Born Sonia Maino on Dec. 9, 1946, near Turin, Italy, Gandhi met her future husband, Rajiv, while both were students at Cambridge. They were married in 1968.

The couple returned to India and had two children, Rahul and Priyanka.

Gandhi became an Indian citizen in 1983 (she could not have done so before that as per Indian law) and preferred to stay out of the limelight despite her mother-in-law's position.

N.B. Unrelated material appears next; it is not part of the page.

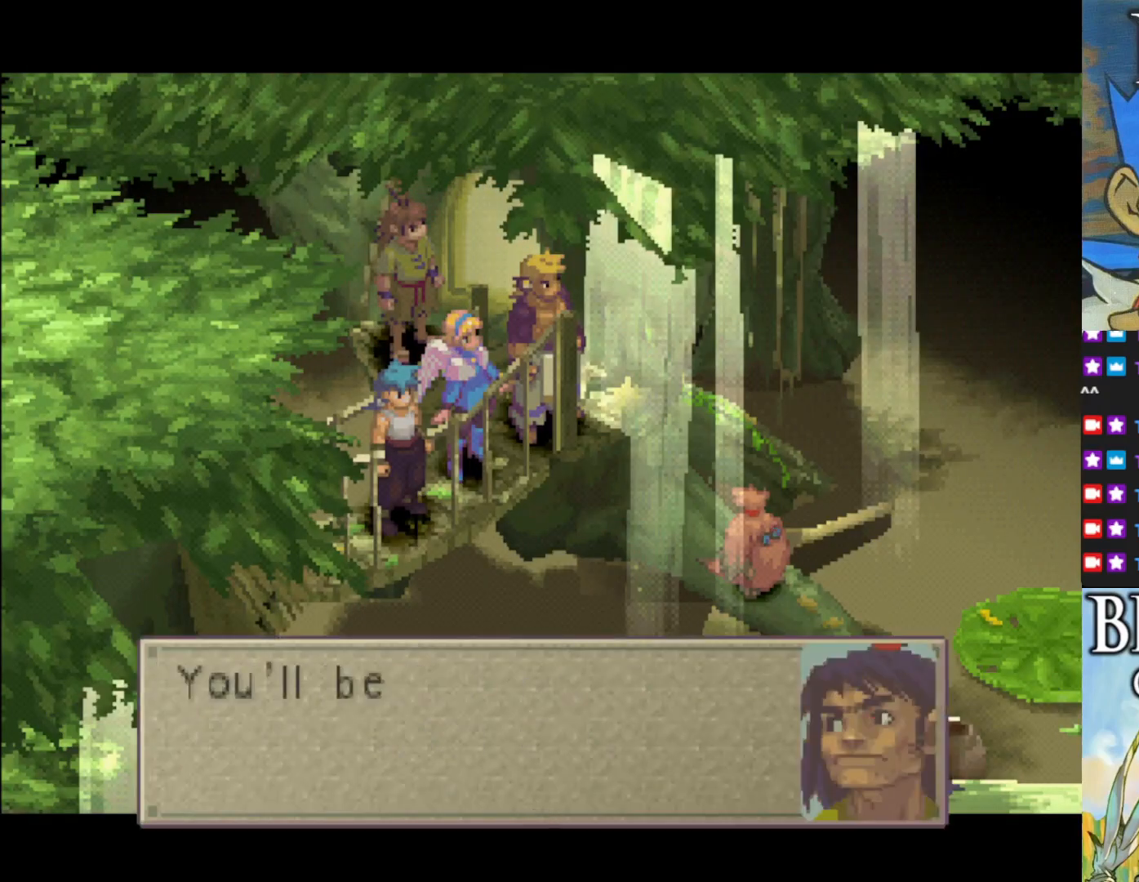
{"buttons": [], "left_stick": "center", "events": [[67, "CROSS", "up"]]}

After Indira Gandhi's assassination in 1984, Rajiv Gandhi won the elections in a landslide and became India's new prime minister in 1985, reportedly against his wife's wishes.

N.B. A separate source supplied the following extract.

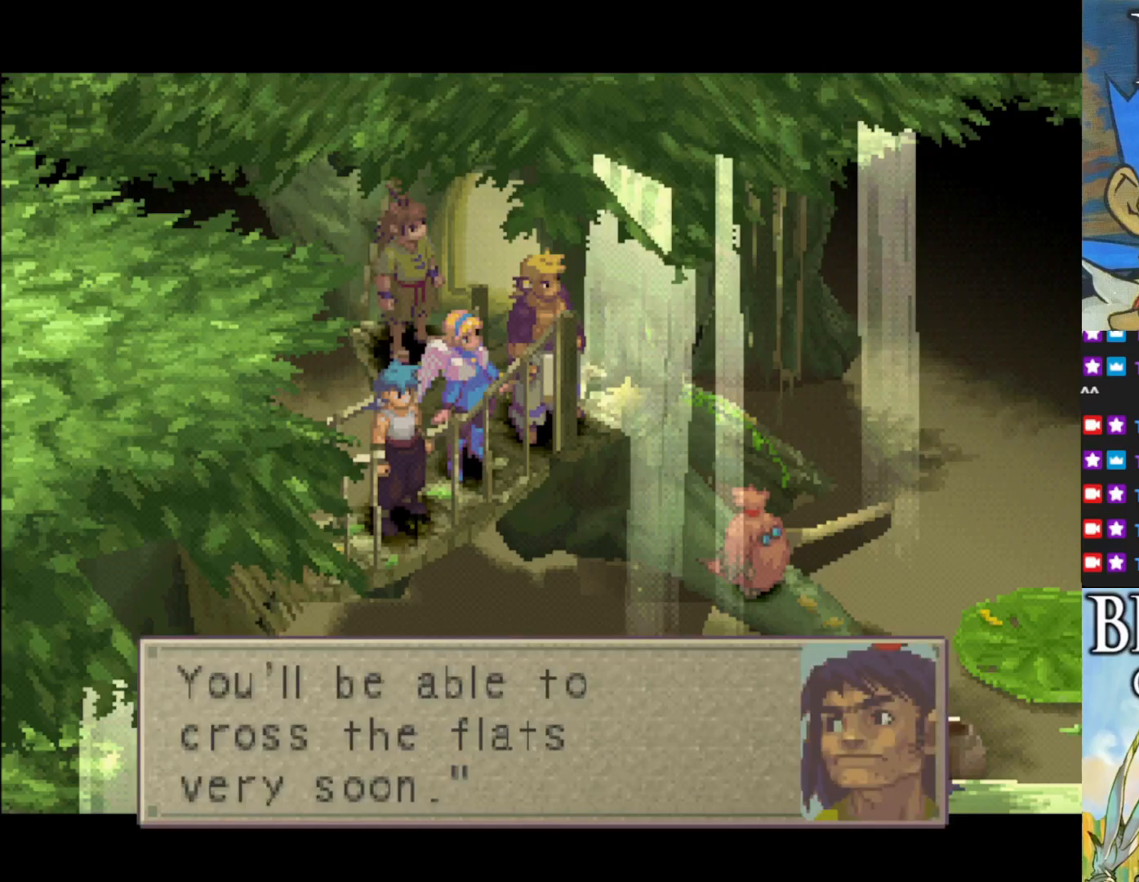
{"buttons": [], "left_stick": "center", "events": []}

Rajiv Gandhi himself fell to assassins in 1991 and the Nehru-Gandhi family's almost five-decade hold on Indian politics seemed to have come to an end.

Gandhi stayed out of the political limelight for the next seven years, watching from the sidelines as Congress slid from a once-proud political institution - that had produced three prime ministers, including the nation's first, Jawaharlal Nehru -- to something that represented everything that was wrong with the country. After much pressure, she became head of the party in 1998.

Gandhi was elected to Parliament in October 1999 and became leader of the opposition. Congress' performance in the 2004 election made her a natural choice for prime minister, but in the end she turned down the job.